The Self-Respect Movement must be distinguished from the Justice Party, with which it is frequently conflated: the Justice Party was an elite, electorally oriented non-Brahmin formation of professionals and landholders concerned with proportional representation in colonial administration, whereas the Self-Respect Movement was a mass social-reform crusade hostile to religion and caste at their roots. It also diverges from the Brahmo Samaj and Arya Samaj of northern and western India, which sought to reform Hinduism from within by returning to a purified scriptural core; Periyar's movement rejected the legitimacy of Hindu scripture altogether. It contrasts equally with B. R. Ambedkar's Dalit emancipation project, which shared anti-caste aims but operated through constitutional law and ultimately religious conversion to Buddhism rather than Dravidian rationalism and atheism.
Controversies attend the movement's legacy.

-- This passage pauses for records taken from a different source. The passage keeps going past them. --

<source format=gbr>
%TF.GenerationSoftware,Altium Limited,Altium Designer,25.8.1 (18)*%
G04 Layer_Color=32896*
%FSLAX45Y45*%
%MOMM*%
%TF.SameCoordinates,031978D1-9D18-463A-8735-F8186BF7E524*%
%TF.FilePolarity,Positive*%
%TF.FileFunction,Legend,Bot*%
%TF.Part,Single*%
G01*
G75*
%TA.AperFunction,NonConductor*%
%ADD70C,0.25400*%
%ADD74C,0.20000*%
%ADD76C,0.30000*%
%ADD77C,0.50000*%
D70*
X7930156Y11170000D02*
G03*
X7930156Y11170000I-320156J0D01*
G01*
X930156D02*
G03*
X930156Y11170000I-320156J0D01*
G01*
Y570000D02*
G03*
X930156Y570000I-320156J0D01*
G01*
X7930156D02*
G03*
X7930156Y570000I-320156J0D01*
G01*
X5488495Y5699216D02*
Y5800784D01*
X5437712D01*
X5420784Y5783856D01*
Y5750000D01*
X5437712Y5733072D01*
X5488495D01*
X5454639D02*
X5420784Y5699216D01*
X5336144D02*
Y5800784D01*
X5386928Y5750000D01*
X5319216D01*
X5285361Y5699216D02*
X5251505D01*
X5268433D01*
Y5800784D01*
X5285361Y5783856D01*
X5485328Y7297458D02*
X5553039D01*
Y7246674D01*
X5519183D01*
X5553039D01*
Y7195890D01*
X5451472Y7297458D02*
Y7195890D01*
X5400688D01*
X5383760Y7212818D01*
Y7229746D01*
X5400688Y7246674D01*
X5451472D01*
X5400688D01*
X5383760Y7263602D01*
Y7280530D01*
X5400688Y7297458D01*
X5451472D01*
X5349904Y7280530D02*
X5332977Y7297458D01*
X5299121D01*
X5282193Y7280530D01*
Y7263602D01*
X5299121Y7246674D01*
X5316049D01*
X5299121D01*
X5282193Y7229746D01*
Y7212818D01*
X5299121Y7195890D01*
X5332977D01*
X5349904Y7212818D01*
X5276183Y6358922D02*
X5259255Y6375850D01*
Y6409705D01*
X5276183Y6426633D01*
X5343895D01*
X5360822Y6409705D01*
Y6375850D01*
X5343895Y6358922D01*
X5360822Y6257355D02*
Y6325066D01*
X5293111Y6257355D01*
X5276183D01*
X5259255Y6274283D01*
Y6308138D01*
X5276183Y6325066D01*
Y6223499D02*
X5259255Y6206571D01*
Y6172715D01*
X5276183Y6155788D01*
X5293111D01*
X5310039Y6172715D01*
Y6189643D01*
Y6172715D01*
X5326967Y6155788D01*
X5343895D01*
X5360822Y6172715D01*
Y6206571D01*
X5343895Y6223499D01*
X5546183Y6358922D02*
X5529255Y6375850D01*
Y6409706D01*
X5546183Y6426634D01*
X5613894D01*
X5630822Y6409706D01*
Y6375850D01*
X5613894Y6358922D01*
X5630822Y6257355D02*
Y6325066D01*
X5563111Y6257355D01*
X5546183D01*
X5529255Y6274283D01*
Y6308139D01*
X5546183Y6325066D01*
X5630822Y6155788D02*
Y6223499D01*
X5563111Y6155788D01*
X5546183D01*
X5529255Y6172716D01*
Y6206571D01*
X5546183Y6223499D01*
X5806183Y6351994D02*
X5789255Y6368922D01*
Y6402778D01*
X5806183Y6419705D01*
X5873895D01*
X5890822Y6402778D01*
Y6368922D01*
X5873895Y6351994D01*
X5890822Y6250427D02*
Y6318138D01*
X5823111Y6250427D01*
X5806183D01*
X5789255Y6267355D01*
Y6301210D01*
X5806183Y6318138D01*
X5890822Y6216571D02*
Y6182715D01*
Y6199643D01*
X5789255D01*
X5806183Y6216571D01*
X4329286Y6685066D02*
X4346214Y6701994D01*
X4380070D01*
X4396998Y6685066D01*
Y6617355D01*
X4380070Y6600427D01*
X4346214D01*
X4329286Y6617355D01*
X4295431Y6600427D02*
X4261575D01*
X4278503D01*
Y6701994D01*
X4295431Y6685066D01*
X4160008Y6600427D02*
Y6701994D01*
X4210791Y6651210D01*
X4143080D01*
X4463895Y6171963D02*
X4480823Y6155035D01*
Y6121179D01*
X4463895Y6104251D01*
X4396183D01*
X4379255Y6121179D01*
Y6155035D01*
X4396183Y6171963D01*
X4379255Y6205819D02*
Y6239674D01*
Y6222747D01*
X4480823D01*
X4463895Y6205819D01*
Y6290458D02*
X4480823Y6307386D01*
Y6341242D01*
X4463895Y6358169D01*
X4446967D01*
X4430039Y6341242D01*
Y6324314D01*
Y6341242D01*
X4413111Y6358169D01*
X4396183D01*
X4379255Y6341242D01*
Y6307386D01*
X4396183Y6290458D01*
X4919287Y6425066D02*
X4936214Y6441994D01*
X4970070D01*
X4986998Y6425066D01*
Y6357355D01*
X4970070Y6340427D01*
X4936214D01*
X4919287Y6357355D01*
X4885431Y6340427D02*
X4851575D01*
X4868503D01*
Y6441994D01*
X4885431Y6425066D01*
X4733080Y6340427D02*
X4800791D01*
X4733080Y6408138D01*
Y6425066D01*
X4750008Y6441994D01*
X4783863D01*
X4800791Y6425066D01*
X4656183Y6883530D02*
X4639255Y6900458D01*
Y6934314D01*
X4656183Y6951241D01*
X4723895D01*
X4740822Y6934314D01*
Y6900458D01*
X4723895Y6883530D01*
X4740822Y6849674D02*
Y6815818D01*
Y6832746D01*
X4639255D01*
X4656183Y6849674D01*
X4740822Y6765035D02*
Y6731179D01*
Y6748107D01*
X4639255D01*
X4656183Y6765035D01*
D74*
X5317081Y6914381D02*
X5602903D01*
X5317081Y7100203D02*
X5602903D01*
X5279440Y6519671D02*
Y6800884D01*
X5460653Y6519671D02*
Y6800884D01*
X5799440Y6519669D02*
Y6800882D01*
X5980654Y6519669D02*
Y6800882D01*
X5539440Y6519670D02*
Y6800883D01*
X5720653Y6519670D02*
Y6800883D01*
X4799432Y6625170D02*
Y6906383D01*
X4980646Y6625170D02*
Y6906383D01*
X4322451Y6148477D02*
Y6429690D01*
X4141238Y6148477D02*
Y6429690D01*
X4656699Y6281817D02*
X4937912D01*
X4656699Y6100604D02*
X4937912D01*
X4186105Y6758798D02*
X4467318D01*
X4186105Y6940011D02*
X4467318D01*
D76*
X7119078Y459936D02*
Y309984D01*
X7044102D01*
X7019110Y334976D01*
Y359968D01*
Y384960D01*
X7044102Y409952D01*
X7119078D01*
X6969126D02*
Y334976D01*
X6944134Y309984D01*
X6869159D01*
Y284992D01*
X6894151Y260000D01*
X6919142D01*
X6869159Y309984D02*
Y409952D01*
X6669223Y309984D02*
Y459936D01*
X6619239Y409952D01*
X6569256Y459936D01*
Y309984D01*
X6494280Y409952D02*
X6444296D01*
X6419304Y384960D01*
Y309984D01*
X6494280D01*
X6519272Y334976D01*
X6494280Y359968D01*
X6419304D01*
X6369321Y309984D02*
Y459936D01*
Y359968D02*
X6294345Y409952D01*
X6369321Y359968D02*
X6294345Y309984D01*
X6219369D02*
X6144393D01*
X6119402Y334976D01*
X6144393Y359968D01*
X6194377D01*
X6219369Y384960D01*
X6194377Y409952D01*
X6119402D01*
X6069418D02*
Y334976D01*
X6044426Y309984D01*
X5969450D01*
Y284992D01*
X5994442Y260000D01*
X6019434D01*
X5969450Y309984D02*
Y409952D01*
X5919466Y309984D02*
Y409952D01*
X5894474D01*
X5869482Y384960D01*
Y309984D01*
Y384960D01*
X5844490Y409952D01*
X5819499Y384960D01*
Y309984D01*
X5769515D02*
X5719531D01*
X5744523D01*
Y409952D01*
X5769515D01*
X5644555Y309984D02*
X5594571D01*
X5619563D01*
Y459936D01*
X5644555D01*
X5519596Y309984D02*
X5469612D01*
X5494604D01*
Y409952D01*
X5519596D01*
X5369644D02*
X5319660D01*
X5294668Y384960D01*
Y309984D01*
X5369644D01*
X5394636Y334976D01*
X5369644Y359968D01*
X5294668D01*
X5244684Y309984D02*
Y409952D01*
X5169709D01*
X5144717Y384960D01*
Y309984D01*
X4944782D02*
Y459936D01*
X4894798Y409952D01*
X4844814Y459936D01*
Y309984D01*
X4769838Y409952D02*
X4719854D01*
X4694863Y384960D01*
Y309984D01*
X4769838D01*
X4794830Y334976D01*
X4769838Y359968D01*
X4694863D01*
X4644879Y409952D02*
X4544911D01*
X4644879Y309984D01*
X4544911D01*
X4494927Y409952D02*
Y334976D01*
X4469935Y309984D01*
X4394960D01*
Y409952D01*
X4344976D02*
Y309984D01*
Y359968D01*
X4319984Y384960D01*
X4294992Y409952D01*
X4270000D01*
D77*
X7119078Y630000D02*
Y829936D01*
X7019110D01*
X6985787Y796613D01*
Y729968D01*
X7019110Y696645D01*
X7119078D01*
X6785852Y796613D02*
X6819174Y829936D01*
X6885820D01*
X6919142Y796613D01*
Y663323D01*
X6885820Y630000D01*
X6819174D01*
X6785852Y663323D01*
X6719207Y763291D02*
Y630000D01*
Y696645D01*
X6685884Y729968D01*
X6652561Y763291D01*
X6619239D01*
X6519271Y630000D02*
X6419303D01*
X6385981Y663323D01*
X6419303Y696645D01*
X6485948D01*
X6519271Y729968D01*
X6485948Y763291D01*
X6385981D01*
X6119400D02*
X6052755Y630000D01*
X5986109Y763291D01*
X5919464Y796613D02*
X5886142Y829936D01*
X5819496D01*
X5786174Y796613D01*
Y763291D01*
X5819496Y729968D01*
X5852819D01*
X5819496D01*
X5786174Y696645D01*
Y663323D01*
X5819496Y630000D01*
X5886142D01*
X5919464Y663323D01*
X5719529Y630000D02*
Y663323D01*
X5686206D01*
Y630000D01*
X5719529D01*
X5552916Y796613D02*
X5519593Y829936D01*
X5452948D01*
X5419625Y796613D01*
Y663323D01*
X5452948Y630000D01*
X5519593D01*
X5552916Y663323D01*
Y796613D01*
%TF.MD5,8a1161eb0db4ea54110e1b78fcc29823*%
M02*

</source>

Periyar's rhetorical attacks on Hindu deities and his iconoclastic demonstrations remain contentious, and critics characterise the Dravidian framing as an essentialist Aryan-Dravidian racial dichotomy. His occasional sympathy with Pakistan-style separatism produced the demand for a sovereign "Dravida Nadu," abandoned after the Sixteenth Amendment to the Constitution (1963) prohibited secessionist advocacy. Contemporary debate also revisits the movement's record on Dalit inclusion, with scholars noting tensions between its non-Brahmin backward-caste base and the most oppressed communities. Nonetheless, the movement's substantive achievements—communal reservations, the rationalist temper of Tamil public life, and the social-justice idiom of state politics—are durable.

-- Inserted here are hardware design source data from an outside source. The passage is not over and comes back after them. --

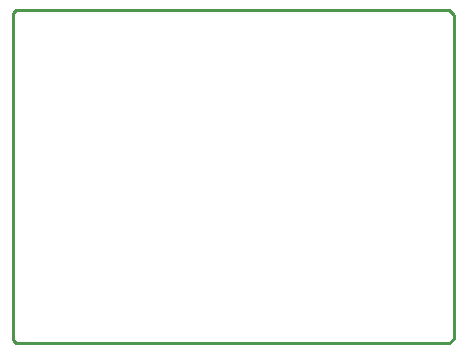
<source format=gko>
%FSLAX23Y23*%
%MOIN*%
G70*
G01*
G75*
G04 Layer_Color=16711935*
%ADD10R,0.118X0.039*%
%ADD11R,0.118X0.059*%
%ADD12R,0.020X0.024*%
%ADD13C,0.010*%
%ADD14C,0.030*%
%ADD15C,0.060*%
%ADD16C,0.236*%
%ADD17C,0.039*%
%ADD18C,0.005*%
%ADD19C,0.059*%
%ADD20R,0.126X0.047*%
%ADD21R,0.126X0.067*%
%ADD22R,0.028X0.032*%
%ADD23C,0.038*%
%ADD24C,0.068*%
D13*
X1475Y20D02*
Y975D01*
X1460Y5D02*
X1475Y20D01*
X15Y5D02*
X1460D01*
X5Y15D02*
X15Y5D01*
X5Y15D02*
Y1105D01*
X15Y1115D01*
X1460D01*
X1475Y1100D01*
Y975D02*
Y1100D01*
M02*

</source>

For the working practitioner—particularly the UPSC aspirant addressing GS Paper I themes on social reform and modern Indian history—the Self-Respect Movement exemplifies a regionally distinct, anti-caste and rationalist strand that operated outside the Congress-led nationalist mainstream and reshaped the politics of an entire state. It illustrates how social reform, linguistic identity, and electoral mobilisation can fuse, and how a non-electoral cultural campaign can seed enduring party systems. Understanding its distinction from the Justice Party, the Brahmo and Arya Samajes, and Ambedkarite politics is essential for analytically precise treatment of India's plural reformist traditions.
Example
In November 1925, E. V. Ramasamy "Periyar" resigned from the Indian National Congress at Kanchipuram and launched the Self-Respect Movement, soon founding the weekly Kudi Arasu to propagate its anti-caste agenda.
Frequently asked questions
The Justice Party (founded 1916) was an elite, electorally focused non-Brahmin organisation seeking proportional representation in colonial administration. The Self-Respect Movement was a mass social-reform crusade that attacked caste and religion at their roots. Periyar took over the Justice Party in 1938 and converted it into the Dravidar Kazhagam in 1944.